:: Qué hacer ::
(1) Devuelve del pasaje todo lo que va desde "9Y sanad a los" hasta "para aquella ciudad.".
(2) Según el pasaje, ¿quiénes volvieron con gozo?
(3) Di si cada frase concuerda con el pasaje. Responde sí o no y cita sin cambios las palabras del pasaje que lo deciden. (a) En la ciudad que los reciba, deben comer lo que les pongan delante. (b) Se les pide ir de casa en casa. (c) Capernaúm será levantada hasta el cielo.

5En cualquier casa donde entréis, primeramente decid: Paz sea a esta casa.
6Y si hubiere allí algún hijo de paz, vuestra paz reposará sobre él; y si no, se volverá a vosotros.
7Y posad en aquella misma casa, comiendo y bebiendo lo que os dieren; porque el obrero es digno de su salario. No vayáis de casa en casa.
8Y en cualquier ciudad donde entréis, y os recibieren, comed lo que os pusieren delante.
9Y sanad a los enfermos que en ella hubiere, y decidles: El reino de Dios se ha acercado a vosotros.
10Mas en cualquier ciudad donde entréis, y no os recibieren, salid por sus calles y decid:
11Aun el polvo de vuestra ciudad que se nos ha pegado a los pies, lo sacudimos contra vosotros. Mas esto sabed, que el reino de Dios se ha acercado a vosotros.
12Y os digo que en aquel día será más tolerable el castigo para Sodoma, que para aquella ciudad.
13¡Ay de ti, Corazín! ¡Ay de ti, Betsaida! Que si en Tiro y en Sidón se hubieran hecho los milagros que se han hecho en vosotras, ya hace tiempo que se hubieran arrepentido, sentadas en saco y en ceniza.
14Por tanto, en el juicio será más tolerable el castigo de Tiro y de Sidón, que el vuestro.
15Y tú, Capernaúm, que eres levantada hasta el cielo, hasta el Hades serás abatida.
16El que a vosotros oye, a mí me oye; y el que a vosotros desecha, a mí me desecha; y el que me desecha a mí, desecha al que me envió.
17Y volvieron los setenta con gozo, diciendo: Señor, aun los demonios se nos sujetan en tu nombre.
18Y les dijo: Yo veía a Satanás caer del cielo como un rayo.
19He aquí os doy potestad de hollar serpientes y escorpiones, y sobre toda fuerza del enemigo, y nada os dañará.
20Pero no os regocijéis de que los espíritus se os sujeten; antes gozaos de que vuestros nombres están escritos en los cielos.
21En aquella misma hora Jesús se alegró en el Espíritu Santo, y dijo: Yo te alabo, Padre, Señor del cielo y de la tierra, porque escondiste estas cosas de los sabios y entendidos, y las revelaste a los niños. Sí, Padre, porque así te agradó.
22Y volviéndose a los discípulos, dijo: Todas las cosas me fueron entregadas por mi Padre; y nadie conoce quién es el Hijo sino el Padre; ni quién es el Padre sino el Hijo, y aquel a quien el Hijo lo quisiere revelar.
23Y volviéndose a los discípulos, les dijo en privado: Bienaventurados los ojos que ven lo que vosotros veis;
24porque os digo que muchos profetas y reyes desearon ver lo que vosotros veis, y no lo vieron; y oír lo que oís, y no lo oyeron.

Datos registrados
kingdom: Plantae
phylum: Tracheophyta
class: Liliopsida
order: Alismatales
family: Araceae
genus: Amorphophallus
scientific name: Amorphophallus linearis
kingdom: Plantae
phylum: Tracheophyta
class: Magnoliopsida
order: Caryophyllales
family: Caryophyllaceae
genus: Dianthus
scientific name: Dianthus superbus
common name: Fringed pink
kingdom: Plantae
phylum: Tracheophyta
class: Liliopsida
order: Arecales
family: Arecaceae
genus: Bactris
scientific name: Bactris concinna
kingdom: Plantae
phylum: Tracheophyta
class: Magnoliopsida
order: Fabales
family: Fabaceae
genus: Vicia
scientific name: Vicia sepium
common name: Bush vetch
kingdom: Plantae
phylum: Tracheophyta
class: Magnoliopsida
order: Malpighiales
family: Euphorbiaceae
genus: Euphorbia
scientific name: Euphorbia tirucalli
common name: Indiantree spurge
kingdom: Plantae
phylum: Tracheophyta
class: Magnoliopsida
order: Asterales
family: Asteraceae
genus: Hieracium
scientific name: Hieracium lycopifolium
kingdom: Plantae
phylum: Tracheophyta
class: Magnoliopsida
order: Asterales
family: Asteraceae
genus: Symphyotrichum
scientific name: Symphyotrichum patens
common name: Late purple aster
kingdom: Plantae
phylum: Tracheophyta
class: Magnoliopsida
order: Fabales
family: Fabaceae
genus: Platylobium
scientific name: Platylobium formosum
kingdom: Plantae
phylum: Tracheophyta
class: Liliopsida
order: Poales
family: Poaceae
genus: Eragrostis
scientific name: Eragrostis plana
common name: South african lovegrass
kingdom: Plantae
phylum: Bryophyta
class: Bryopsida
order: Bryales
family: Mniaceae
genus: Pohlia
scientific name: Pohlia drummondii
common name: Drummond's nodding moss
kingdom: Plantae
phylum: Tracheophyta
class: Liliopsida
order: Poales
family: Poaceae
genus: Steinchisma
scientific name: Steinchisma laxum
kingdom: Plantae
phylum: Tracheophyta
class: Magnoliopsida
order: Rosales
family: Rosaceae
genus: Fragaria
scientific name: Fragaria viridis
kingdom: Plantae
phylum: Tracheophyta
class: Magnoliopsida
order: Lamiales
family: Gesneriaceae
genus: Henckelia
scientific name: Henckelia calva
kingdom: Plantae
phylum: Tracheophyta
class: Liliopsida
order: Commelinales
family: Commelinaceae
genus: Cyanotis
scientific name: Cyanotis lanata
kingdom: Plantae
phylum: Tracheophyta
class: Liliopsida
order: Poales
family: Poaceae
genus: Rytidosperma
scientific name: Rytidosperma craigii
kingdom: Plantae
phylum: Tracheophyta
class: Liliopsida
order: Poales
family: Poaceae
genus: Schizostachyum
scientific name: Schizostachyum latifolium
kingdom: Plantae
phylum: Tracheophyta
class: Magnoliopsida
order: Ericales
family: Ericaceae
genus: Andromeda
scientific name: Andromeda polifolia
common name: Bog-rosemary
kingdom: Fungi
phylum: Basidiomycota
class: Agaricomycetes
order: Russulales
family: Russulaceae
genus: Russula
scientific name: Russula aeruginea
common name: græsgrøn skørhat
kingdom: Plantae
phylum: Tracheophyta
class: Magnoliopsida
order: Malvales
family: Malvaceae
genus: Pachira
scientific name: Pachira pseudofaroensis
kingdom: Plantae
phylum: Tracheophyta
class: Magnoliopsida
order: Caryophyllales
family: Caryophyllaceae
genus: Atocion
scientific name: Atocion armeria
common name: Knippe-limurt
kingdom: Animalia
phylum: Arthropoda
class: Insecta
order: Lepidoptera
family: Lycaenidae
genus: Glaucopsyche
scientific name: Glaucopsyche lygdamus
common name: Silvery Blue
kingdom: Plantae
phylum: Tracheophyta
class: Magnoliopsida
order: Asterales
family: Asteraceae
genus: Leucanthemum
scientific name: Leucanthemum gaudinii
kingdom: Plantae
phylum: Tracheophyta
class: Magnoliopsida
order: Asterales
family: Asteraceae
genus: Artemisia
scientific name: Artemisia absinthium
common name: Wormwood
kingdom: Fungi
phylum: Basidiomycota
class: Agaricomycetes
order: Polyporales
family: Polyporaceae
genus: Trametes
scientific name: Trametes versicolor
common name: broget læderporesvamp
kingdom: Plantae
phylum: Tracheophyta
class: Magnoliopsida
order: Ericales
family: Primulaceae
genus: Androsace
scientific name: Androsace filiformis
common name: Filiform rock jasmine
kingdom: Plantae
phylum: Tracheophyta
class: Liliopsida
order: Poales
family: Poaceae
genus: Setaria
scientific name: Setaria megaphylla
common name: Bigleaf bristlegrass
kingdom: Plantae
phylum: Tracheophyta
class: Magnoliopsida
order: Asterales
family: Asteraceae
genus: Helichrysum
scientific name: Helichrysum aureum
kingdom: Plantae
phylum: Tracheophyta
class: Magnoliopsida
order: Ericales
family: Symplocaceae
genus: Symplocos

:: Respuestas por tarea ::
(1)
9Y sanad a los enfermos que en ella hubiere, y decidles: El reino de Dios se ha acercado a vosotros.
10Mas en cualquier ciudad donde entréis, y no os recibieren, salid por sus calles y decid:
11Aun el polvo de vuestra ciudad que se nos ha pegado a los pies, lo sacudimos contra vosotros. Mas esto sabed, que el reino de Dios se ha acercado a vosotros.
12Y os digo que en aquel día será más tolerable el castigo para Sodoma, que para aquella ciudad.

(2) Los setenta.

(3)
(a) Sí: "comed lo que os pusieren delante".
(b) No: "No vayáis de casa en casa."
(c) No: "hasta el Hades serás abatida".